§ Task to carry out: Say how many lines below contain the word "using". The number is the entire reply.

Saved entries
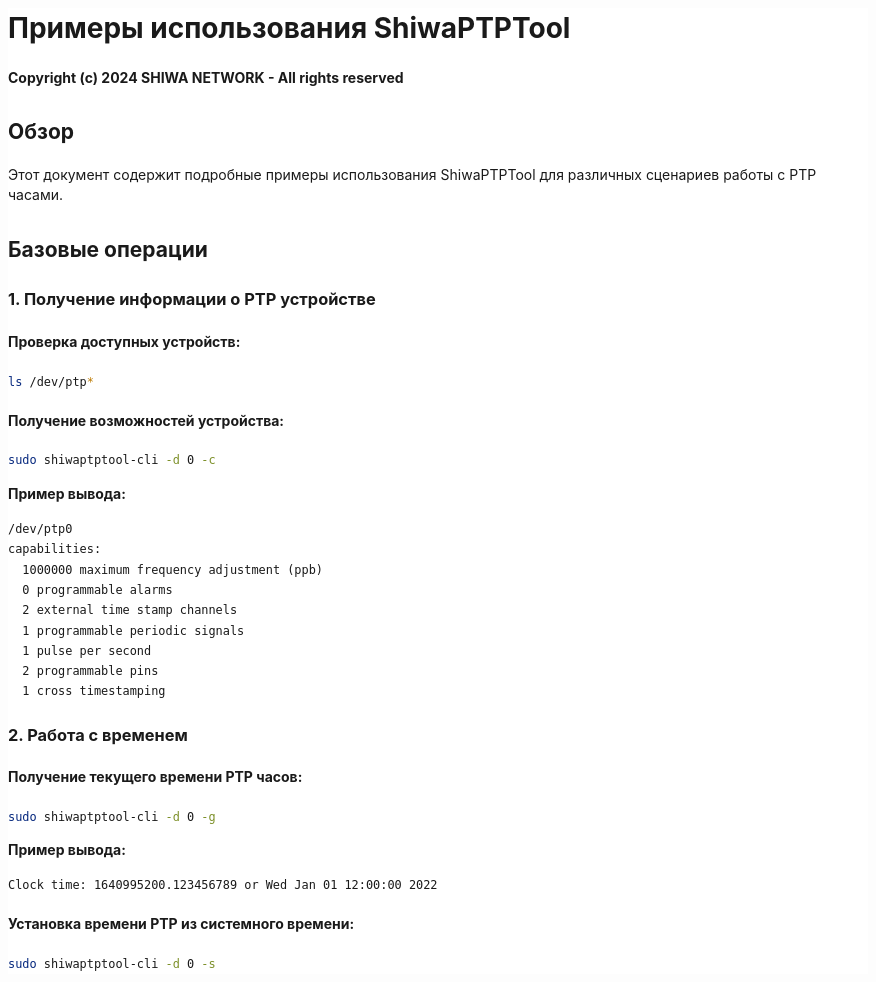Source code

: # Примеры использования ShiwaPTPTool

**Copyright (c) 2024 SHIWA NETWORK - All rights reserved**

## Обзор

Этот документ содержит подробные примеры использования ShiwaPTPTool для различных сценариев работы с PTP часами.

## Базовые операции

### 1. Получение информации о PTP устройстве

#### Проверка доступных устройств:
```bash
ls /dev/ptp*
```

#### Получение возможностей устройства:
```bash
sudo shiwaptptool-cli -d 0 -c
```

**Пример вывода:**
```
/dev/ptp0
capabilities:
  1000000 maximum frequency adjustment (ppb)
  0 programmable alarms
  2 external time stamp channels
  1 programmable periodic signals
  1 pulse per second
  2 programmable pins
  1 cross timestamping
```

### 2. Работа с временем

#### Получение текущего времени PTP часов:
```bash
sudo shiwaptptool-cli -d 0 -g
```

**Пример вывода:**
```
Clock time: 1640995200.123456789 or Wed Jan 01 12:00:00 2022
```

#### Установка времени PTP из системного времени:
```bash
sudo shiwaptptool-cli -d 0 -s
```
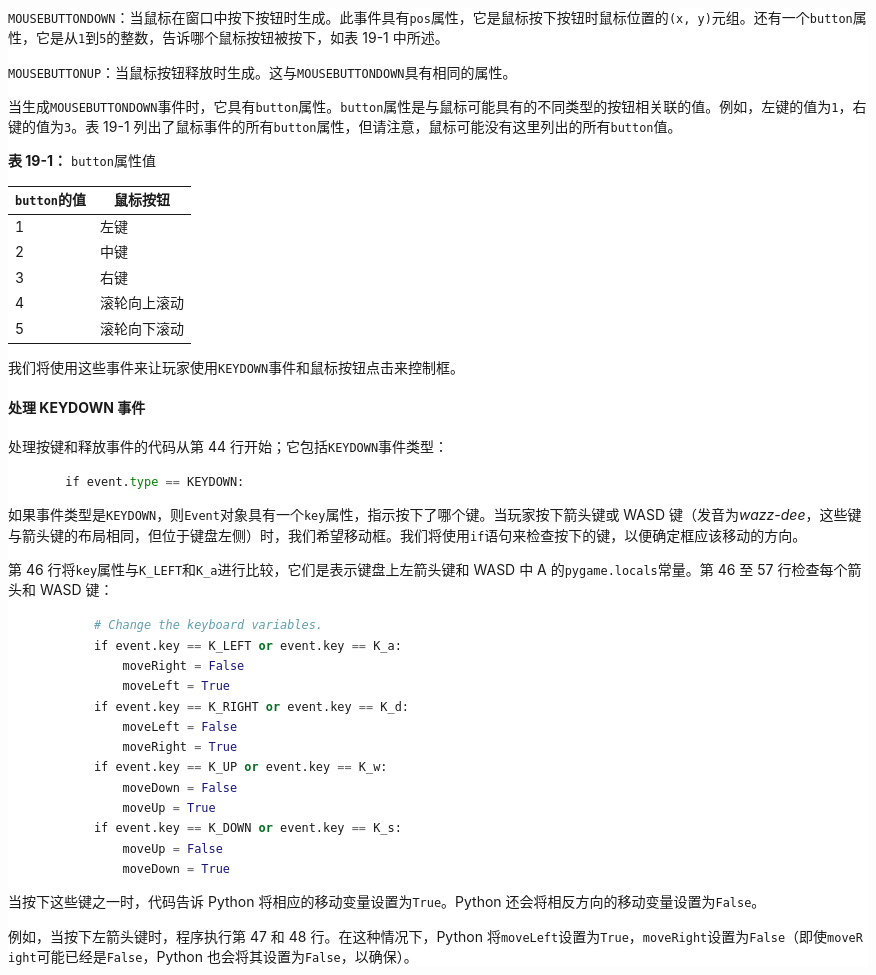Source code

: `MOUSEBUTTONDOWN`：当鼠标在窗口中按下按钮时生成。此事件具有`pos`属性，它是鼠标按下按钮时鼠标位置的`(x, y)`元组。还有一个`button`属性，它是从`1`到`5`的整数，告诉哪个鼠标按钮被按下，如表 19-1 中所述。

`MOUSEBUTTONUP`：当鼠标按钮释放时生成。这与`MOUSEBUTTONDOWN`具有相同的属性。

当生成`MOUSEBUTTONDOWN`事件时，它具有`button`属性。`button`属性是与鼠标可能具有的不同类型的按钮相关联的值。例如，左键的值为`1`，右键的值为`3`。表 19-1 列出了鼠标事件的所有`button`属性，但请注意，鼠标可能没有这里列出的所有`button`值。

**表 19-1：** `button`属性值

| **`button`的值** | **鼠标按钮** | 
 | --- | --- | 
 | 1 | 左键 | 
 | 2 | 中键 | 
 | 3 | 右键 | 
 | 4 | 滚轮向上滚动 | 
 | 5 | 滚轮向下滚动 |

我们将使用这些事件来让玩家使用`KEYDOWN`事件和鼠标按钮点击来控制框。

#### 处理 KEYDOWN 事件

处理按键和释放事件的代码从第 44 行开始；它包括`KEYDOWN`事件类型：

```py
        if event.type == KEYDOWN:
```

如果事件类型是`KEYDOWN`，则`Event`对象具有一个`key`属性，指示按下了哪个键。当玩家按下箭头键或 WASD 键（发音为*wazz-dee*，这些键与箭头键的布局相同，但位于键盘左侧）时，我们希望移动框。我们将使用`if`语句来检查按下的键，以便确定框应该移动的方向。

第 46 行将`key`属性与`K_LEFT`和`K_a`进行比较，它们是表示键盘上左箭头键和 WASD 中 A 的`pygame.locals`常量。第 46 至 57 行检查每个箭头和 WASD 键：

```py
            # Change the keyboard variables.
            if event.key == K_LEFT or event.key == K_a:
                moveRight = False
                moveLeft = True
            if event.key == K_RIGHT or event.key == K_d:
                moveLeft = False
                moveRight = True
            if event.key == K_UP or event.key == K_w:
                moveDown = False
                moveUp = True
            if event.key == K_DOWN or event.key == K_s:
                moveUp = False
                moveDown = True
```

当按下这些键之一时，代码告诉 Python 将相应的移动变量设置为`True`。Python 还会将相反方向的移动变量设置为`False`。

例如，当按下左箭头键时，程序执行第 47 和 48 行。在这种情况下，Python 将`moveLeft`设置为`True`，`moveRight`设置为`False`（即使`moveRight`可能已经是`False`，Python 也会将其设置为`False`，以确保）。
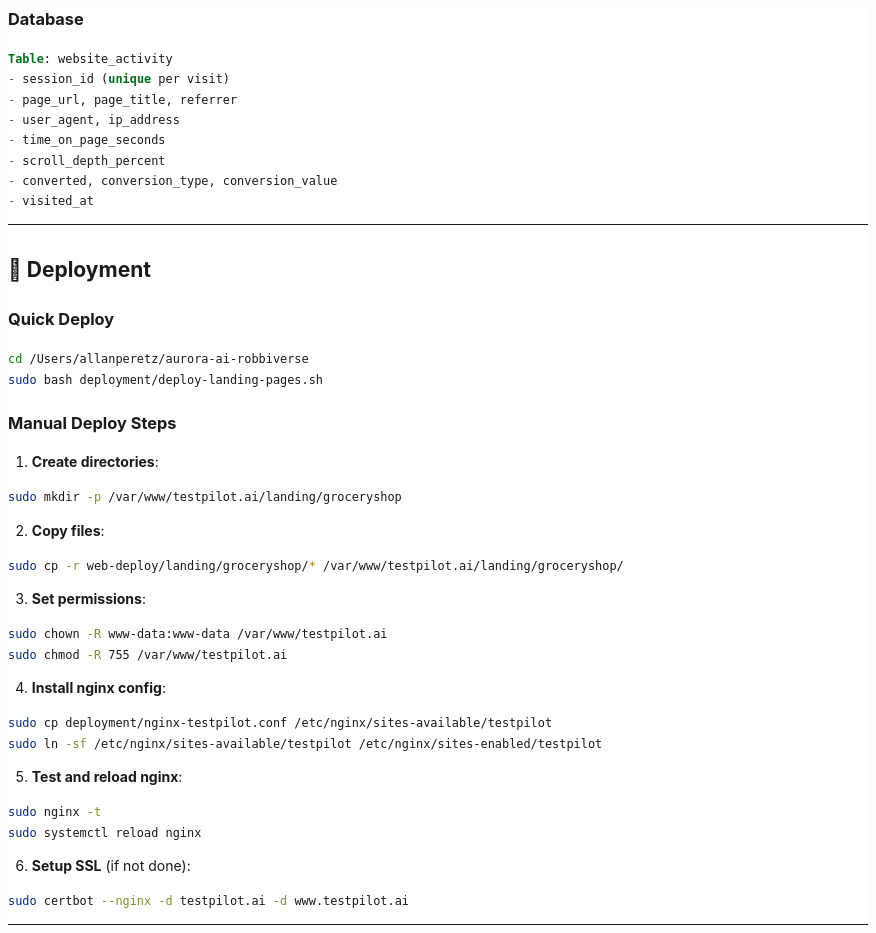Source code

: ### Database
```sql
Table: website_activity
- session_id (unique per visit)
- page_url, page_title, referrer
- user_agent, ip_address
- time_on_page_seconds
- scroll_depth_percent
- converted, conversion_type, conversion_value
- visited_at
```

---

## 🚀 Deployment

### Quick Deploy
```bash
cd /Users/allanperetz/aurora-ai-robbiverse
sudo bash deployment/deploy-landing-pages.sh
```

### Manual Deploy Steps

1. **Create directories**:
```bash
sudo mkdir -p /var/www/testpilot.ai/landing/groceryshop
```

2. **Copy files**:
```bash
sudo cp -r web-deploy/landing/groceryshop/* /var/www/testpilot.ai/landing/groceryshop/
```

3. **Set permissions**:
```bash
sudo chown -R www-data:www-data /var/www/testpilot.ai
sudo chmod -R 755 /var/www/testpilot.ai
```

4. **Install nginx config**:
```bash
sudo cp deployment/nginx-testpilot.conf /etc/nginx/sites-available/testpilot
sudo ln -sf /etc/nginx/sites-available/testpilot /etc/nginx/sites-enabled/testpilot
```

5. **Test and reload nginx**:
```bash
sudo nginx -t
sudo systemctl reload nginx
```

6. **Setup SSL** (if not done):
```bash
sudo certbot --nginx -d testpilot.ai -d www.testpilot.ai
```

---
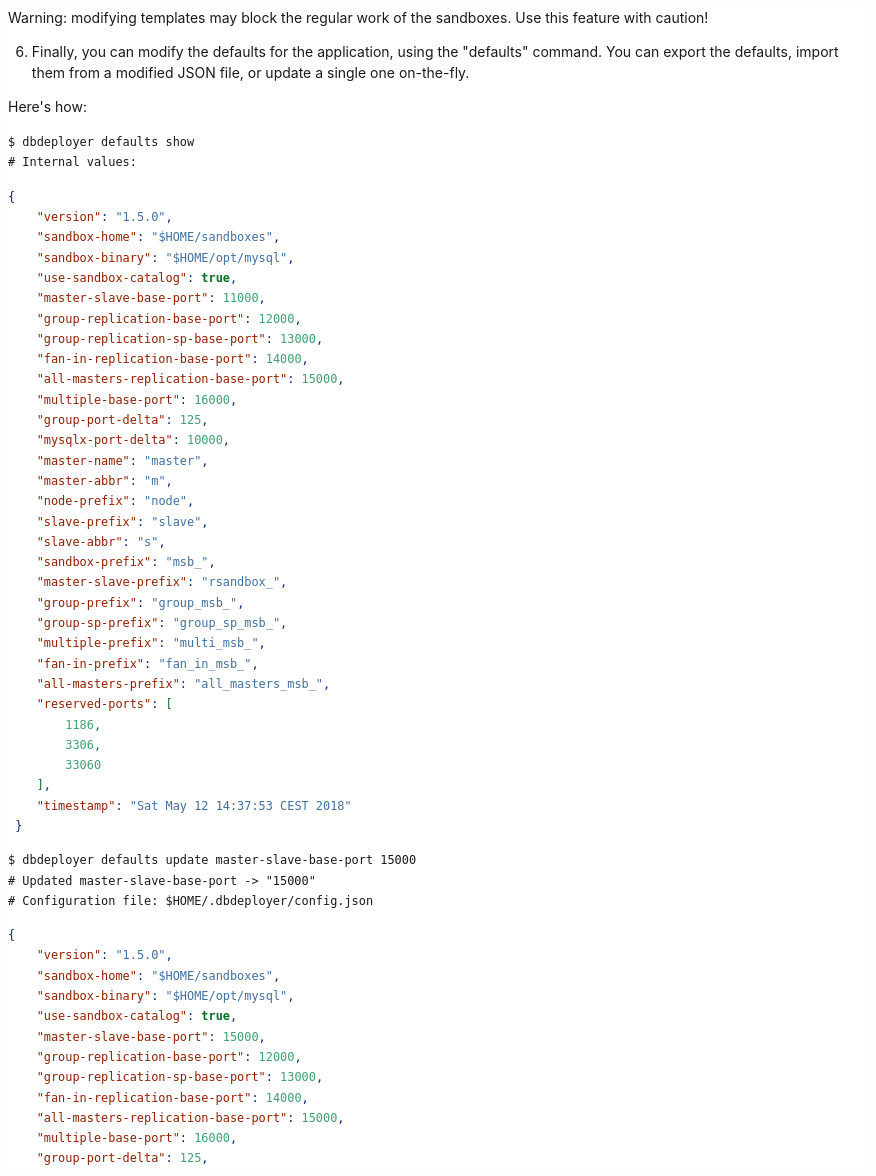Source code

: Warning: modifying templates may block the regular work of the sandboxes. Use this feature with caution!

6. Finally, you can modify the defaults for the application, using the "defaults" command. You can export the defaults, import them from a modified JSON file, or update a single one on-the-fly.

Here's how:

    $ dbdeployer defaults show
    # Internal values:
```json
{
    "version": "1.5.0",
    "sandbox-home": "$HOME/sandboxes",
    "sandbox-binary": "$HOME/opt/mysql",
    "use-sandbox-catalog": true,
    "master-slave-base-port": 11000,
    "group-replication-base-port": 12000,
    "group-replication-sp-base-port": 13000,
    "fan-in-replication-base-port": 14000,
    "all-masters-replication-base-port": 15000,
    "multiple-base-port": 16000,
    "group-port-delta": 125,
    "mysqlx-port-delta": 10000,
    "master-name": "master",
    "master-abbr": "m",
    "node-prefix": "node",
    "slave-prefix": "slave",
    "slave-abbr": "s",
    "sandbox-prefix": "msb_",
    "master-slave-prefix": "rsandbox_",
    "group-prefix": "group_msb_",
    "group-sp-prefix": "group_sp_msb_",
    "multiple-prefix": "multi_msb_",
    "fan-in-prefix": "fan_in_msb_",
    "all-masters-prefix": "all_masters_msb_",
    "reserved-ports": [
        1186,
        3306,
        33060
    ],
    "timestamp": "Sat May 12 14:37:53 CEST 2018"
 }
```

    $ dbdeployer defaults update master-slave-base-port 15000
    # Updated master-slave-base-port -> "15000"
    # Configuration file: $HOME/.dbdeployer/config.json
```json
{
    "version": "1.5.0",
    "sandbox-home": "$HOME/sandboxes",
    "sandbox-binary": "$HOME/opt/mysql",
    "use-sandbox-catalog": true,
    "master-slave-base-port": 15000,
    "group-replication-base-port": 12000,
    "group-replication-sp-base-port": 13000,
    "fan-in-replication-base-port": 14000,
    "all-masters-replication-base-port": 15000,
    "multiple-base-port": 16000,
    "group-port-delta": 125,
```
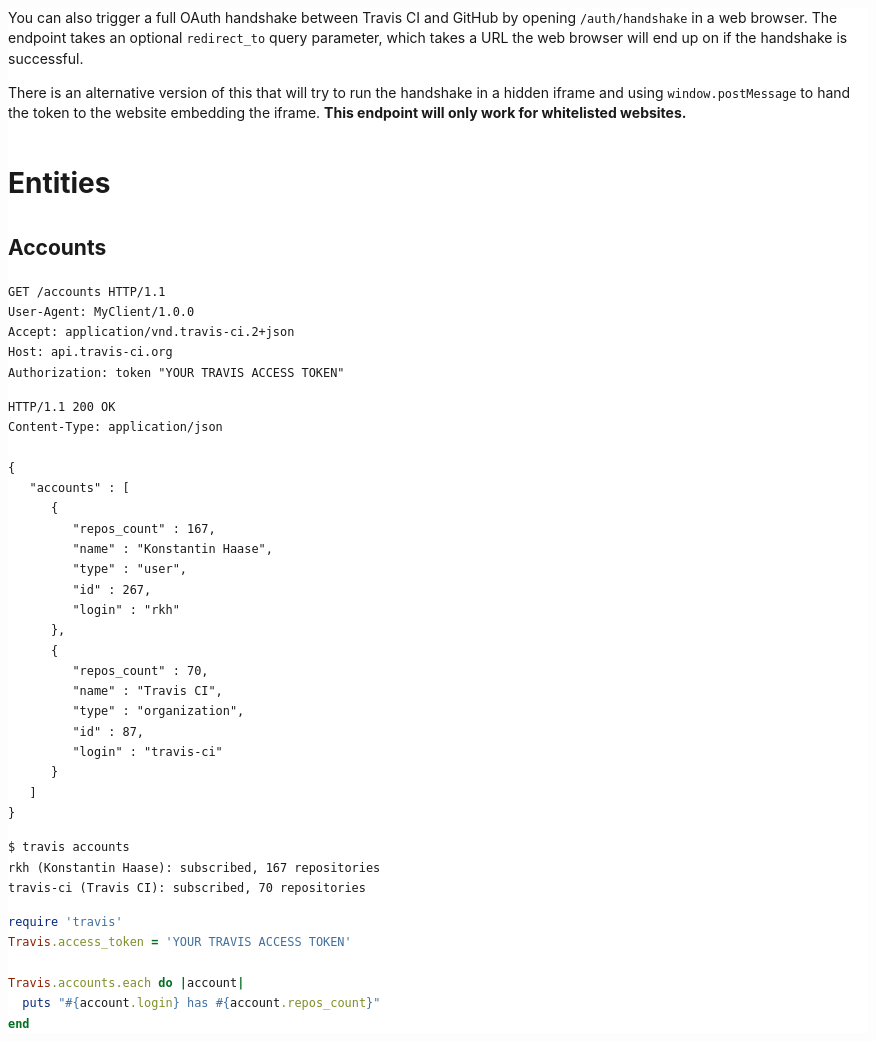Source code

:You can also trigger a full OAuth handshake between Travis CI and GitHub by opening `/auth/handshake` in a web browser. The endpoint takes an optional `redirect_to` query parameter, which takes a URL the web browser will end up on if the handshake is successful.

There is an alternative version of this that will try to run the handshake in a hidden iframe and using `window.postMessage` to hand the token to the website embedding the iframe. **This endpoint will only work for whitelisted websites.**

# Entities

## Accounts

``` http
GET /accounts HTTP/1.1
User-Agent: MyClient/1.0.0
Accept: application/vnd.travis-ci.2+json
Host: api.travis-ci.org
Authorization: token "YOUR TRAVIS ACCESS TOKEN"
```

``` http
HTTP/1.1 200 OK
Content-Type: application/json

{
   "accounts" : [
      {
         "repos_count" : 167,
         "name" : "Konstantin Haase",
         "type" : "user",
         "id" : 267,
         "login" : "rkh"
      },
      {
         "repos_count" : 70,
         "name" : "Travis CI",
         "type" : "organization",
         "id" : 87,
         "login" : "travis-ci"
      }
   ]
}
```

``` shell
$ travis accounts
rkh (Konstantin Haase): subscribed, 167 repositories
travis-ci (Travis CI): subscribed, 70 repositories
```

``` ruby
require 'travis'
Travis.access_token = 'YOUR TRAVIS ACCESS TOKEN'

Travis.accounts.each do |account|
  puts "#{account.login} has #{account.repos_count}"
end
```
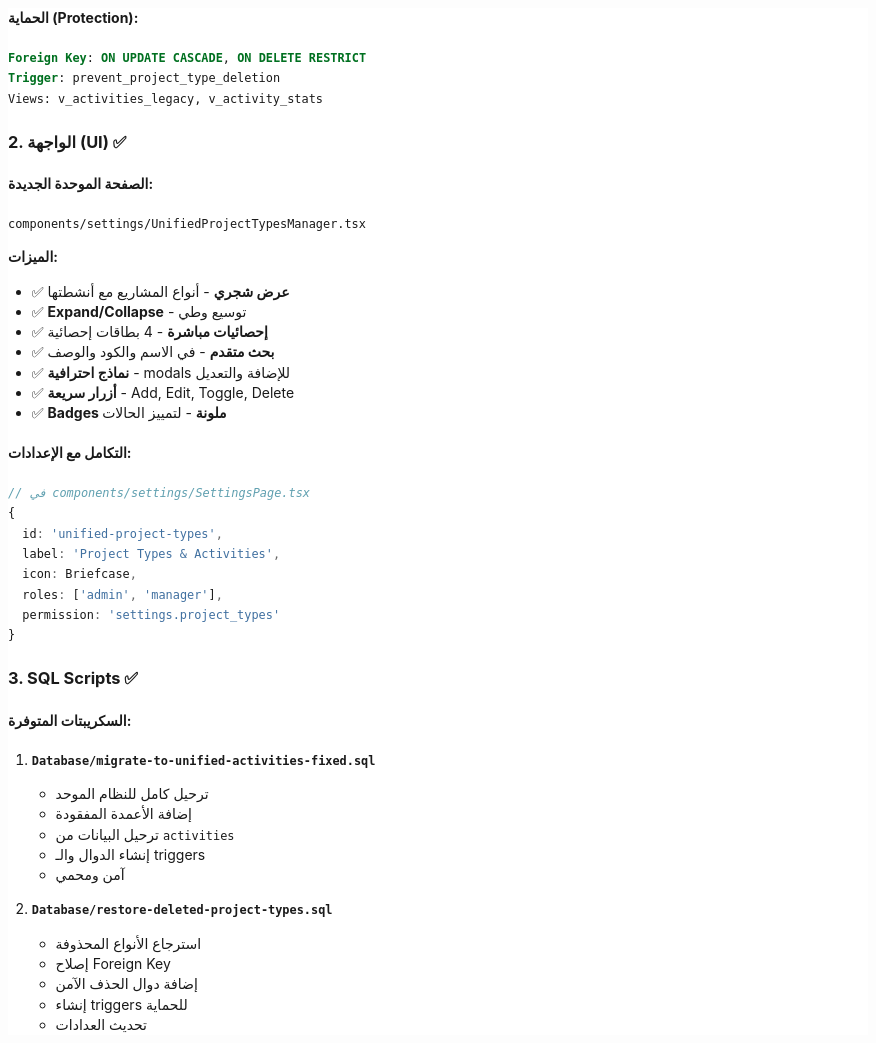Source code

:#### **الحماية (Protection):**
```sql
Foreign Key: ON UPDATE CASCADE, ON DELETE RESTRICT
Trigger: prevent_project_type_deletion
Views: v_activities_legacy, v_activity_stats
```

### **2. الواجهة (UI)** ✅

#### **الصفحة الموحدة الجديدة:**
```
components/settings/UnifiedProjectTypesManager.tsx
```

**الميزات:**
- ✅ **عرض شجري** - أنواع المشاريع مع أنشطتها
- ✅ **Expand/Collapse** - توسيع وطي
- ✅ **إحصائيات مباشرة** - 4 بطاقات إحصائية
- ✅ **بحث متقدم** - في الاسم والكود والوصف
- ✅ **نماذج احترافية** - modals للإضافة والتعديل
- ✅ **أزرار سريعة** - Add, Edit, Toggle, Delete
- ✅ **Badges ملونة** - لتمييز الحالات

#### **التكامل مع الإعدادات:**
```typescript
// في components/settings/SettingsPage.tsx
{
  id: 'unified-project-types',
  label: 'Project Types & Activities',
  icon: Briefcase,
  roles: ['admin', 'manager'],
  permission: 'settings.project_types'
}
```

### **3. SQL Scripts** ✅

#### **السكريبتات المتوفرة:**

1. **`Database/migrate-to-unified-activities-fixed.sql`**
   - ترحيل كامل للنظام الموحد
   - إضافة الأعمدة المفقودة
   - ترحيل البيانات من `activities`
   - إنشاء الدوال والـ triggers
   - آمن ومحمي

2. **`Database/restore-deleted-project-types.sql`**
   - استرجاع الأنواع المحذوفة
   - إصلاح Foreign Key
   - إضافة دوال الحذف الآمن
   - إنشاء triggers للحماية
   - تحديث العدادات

§ Answer box: 2